What you need to do => Copy each line in the data below that contains the word "lines".

Stored items:

——————————

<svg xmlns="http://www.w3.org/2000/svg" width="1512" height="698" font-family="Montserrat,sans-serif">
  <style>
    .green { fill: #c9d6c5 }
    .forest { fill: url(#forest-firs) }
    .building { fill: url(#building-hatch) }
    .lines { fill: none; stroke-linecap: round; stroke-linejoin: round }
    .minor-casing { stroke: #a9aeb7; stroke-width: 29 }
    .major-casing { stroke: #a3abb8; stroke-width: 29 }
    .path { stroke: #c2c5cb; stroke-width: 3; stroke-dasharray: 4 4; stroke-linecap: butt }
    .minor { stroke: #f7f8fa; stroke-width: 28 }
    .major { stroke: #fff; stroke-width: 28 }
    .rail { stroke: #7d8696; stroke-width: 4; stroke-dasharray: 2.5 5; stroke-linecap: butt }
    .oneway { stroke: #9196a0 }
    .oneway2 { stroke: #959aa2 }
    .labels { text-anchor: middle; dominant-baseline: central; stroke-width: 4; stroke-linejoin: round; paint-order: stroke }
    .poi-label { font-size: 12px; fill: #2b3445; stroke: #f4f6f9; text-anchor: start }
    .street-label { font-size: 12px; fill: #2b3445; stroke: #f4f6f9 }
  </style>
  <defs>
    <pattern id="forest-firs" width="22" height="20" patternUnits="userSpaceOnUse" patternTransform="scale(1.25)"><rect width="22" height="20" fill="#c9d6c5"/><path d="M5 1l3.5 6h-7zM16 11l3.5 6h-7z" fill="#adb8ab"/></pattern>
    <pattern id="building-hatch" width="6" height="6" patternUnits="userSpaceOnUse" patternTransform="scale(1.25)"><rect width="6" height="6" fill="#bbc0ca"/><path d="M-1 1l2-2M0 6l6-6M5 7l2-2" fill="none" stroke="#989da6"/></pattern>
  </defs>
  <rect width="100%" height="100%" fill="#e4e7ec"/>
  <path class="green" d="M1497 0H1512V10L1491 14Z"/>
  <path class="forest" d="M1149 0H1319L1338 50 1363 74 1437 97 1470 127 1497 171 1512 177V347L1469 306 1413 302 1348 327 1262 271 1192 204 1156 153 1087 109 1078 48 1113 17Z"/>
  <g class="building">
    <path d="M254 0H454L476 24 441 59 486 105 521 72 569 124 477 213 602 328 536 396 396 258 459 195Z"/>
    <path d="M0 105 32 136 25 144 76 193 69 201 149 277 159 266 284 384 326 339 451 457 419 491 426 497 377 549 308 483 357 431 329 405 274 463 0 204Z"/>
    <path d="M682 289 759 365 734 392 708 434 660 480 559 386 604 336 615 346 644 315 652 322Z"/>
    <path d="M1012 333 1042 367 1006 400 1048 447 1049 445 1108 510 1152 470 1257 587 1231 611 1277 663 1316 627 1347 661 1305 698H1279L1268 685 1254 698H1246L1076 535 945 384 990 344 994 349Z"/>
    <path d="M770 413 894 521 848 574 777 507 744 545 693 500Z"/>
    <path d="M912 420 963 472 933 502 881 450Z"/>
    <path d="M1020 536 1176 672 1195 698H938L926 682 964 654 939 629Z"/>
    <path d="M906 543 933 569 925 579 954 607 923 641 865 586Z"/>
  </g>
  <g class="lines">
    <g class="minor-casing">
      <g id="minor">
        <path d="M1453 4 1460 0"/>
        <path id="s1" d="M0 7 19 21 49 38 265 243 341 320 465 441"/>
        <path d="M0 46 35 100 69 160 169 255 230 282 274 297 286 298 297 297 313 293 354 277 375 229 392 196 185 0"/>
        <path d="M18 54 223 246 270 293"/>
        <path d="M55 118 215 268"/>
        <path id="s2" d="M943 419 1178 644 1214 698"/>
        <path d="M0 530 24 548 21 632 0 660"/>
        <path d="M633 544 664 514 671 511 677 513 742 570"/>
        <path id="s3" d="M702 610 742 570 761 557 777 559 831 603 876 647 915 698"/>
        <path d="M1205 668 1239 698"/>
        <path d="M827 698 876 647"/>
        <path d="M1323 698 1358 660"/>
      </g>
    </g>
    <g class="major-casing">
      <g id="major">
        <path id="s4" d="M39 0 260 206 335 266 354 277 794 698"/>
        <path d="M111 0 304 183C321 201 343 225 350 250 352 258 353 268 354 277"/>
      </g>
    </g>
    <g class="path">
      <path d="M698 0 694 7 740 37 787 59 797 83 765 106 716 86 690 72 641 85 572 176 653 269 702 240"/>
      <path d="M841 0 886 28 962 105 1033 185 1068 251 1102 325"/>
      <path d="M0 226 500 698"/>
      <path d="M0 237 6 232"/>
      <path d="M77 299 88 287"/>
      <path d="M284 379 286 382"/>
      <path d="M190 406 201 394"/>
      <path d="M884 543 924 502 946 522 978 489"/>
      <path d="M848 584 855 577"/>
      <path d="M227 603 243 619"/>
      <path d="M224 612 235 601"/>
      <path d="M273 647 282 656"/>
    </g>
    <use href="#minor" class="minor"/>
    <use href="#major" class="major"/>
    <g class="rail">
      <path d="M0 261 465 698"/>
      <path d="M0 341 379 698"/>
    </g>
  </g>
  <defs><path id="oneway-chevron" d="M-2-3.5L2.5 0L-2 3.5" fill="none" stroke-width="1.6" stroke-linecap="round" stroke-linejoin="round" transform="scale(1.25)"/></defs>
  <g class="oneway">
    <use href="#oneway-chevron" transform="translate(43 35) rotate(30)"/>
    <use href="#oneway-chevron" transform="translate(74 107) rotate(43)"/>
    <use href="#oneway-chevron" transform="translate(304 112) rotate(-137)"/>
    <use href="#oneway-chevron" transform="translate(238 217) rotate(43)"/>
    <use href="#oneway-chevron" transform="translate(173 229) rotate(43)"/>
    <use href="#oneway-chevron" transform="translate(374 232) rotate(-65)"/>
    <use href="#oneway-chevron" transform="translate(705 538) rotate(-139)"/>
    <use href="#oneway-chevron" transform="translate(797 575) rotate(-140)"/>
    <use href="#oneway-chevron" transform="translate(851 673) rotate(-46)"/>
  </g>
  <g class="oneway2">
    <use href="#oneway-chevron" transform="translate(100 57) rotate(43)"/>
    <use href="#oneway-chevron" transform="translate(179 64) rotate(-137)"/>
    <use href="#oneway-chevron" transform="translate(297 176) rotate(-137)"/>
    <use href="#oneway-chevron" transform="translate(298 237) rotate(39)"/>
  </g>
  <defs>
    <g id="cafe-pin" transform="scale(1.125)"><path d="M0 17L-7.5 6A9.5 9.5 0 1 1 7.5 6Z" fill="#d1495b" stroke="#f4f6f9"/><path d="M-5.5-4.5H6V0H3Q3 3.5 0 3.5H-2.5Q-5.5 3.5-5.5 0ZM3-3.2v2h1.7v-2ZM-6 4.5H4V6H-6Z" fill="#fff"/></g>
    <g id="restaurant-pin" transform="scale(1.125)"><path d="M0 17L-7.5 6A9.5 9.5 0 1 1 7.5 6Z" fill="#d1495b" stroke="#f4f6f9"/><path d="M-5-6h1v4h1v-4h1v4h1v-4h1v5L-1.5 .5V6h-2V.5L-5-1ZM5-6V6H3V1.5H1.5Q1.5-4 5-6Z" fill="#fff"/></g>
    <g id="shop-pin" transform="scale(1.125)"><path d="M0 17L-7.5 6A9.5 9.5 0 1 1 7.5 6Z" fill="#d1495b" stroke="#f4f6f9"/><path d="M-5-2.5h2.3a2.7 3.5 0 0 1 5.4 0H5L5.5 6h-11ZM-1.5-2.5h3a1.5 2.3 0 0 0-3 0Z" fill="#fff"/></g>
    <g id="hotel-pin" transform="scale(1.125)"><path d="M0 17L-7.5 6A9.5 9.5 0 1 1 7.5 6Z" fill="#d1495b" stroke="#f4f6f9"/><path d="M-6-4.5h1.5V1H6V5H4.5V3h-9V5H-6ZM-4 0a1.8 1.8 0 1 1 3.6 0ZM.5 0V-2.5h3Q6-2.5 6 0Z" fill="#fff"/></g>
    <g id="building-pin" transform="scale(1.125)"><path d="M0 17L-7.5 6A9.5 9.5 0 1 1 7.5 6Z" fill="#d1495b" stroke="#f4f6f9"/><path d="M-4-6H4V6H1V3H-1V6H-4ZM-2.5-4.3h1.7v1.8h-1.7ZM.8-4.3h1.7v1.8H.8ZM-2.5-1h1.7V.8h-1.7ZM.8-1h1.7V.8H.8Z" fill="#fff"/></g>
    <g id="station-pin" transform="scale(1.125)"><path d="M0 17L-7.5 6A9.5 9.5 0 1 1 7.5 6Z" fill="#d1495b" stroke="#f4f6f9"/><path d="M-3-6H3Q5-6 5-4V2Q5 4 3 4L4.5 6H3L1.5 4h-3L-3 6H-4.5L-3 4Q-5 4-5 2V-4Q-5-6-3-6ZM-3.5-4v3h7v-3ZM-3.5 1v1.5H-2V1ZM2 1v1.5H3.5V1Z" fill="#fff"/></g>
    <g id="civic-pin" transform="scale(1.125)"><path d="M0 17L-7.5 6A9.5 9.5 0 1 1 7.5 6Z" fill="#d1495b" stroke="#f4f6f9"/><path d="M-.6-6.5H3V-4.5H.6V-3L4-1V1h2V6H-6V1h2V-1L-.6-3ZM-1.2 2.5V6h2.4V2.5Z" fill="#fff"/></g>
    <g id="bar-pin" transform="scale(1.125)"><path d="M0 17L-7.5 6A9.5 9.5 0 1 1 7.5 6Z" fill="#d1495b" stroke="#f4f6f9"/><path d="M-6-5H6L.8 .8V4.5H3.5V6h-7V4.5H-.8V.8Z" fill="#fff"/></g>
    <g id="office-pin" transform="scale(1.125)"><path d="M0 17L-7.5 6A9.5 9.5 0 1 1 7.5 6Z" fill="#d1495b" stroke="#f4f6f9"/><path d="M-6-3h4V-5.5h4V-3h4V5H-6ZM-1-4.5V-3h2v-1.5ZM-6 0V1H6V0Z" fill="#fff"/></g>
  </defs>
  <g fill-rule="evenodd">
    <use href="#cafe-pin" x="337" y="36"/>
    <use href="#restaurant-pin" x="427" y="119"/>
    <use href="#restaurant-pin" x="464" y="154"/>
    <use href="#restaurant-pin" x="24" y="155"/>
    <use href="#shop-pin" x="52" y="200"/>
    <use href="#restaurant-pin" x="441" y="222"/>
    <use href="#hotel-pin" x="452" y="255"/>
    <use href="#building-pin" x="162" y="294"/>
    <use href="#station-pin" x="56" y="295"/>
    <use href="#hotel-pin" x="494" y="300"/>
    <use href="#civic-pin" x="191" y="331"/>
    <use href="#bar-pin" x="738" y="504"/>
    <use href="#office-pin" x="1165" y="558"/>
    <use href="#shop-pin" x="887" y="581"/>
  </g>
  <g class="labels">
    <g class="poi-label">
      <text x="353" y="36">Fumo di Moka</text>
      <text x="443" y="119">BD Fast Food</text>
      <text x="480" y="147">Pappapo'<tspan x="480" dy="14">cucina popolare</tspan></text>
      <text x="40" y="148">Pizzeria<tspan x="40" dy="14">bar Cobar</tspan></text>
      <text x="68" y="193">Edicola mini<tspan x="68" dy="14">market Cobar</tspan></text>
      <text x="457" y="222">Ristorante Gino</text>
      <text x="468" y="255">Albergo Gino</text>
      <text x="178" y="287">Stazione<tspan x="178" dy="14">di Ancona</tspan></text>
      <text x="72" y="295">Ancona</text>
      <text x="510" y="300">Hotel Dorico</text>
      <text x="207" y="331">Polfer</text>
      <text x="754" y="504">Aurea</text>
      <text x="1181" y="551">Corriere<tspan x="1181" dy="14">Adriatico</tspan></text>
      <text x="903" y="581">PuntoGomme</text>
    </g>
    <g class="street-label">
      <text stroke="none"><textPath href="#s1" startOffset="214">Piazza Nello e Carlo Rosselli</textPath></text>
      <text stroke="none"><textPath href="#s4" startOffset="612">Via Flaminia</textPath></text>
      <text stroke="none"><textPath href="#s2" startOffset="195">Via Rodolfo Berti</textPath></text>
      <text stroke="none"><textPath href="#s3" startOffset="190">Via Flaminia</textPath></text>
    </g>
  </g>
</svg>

——————————

Result for this exercise =>
    .lines { fill: none; stroke-linecap: round; stroke-linejoin: round }
  <g class="lines">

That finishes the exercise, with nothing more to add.